Issue (i): Whether the assessee's brick-kiln activity constituted a cottage industry so as to qualify for exemption from tax under section 14(3)(i)(b) of the Indian Income-tax Act, 1922
Analysis: A cottage industry was treated as one characteristically carried on in the homes or cottages of artisans, on a small scale, with limited capital, few workers, and correspondingly limited turnover. The assessee's activity did not answer that description, since it involved numerous brick-kilns, large turnover, substantial employment, and operation through others under agreements.
Conclusion: The activity was not a cottage industry and the exemption claim failed.
Issue (ii): Whether depreciation could be allowed on the amount incurred for purchase of land
Analysis: Depreciation was claimed on open land appurtenant to the building. Depreciation under the income-tax law was not allowable on the cost of land, but only on the cost of the superstructure, and no provision was shown to support the claim.

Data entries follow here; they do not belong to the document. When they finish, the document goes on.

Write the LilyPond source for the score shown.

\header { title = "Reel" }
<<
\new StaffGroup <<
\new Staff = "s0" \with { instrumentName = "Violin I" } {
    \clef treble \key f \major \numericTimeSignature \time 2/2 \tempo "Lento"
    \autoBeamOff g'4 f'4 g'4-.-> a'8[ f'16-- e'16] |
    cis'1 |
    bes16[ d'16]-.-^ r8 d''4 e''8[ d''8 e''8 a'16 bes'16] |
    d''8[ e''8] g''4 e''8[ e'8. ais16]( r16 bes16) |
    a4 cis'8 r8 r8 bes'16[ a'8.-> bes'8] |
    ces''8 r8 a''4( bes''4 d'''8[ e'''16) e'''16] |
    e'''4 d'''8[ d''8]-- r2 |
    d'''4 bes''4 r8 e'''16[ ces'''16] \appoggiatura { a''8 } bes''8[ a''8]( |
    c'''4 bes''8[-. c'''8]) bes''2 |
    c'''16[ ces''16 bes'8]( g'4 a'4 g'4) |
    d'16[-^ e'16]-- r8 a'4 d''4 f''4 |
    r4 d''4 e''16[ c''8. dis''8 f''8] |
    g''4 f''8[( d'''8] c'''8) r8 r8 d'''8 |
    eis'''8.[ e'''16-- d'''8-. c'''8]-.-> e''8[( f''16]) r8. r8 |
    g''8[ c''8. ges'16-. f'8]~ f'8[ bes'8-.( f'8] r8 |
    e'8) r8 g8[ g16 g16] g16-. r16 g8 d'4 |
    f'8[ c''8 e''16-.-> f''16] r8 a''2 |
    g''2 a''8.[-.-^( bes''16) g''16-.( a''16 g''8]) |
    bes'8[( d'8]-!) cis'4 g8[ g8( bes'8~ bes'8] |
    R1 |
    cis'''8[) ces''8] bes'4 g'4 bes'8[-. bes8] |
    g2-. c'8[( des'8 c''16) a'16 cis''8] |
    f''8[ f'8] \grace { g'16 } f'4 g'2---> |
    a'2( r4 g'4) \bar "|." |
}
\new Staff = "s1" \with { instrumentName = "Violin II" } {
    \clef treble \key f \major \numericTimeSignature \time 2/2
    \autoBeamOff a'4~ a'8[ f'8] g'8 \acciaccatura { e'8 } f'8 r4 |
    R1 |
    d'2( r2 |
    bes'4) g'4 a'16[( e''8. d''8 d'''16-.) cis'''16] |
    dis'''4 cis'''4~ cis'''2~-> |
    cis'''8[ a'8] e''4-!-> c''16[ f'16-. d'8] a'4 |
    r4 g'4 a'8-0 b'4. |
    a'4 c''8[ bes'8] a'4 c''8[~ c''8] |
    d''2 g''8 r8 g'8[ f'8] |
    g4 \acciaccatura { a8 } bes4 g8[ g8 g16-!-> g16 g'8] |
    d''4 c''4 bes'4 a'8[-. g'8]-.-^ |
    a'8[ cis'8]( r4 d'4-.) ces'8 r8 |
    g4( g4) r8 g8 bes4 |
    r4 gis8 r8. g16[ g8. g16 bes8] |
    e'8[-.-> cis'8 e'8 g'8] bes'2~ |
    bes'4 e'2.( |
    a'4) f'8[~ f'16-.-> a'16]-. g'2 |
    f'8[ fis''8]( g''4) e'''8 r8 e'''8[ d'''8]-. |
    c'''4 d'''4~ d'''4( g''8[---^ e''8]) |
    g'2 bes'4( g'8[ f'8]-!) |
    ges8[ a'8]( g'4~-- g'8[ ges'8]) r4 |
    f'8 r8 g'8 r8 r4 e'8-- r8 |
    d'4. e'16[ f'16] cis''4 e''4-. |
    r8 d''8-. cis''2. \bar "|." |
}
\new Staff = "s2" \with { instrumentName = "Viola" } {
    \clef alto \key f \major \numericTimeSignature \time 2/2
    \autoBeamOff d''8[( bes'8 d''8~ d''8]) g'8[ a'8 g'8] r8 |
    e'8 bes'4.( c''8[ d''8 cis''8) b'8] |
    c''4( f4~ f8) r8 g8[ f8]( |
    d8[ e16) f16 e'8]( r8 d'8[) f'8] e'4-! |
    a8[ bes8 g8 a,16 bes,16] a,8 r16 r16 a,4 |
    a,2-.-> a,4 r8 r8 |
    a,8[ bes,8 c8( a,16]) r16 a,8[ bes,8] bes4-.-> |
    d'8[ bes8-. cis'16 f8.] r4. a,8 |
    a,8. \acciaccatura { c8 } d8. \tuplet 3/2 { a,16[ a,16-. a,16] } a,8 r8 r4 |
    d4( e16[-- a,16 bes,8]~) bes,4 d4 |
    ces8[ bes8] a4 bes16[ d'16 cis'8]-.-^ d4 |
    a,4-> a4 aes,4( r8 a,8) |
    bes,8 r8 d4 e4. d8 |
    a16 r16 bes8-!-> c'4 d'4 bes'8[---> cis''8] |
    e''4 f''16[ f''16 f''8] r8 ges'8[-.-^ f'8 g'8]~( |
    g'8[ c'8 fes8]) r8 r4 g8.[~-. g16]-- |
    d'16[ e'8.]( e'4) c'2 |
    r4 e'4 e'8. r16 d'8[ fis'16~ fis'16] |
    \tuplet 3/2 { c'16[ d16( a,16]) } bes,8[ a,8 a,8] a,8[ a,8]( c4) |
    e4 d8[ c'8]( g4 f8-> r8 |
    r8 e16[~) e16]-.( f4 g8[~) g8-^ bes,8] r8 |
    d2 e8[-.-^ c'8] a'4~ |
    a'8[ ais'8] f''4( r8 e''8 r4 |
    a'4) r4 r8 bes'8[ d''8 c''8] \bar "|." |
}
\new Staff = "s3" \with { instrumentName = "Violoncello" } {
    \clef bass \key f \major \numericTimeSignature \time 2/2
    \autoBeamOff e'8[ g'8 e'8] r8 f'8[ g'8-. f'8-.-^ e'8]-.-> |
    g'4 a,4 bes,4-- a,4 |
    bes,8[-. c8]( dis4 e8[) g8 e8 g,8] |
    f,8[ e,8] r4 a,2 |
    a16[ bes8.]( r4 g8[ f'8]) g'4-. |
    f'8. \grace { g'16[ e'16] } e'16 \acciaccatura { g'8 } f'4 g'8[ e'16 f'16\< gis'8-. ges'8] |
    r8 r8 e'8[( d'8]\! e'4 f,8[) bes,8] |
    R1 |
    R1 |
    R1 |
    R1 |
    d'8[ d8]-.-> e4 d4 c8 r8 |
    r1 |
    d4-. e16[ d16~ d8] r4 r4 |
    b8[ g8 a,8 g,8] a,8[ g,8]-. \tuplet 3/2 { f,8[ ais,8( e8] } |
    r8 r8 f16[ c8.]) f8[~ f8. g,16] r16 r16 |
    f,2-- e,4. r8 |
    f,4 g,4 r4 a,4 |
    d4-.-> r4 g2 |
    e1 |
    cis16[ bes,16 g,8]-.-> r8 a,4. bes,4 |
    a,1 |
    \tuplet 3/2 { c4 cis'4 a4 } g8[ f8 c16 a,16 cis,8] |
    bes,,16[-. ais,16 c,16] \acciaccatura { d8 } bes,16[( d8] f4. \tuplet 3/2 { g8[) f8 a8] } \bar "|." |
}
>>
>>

Conclusion: Depreciation on the cost of land was not allowable and the claim was rightly rejected.
Final Conclusion: Both reference questions were answered against the assessee and in favour of the revenue, with the exemption and depreciation claims both rejected.
Ratio Decidendi: An industrial activity is not a cottage industry unless it bears the defining features of home-based, small-scale production with limited capital, labour, and turnover, and depreciation is not allowable on the cost of land, being confined to depreciable assets such as the superstructure.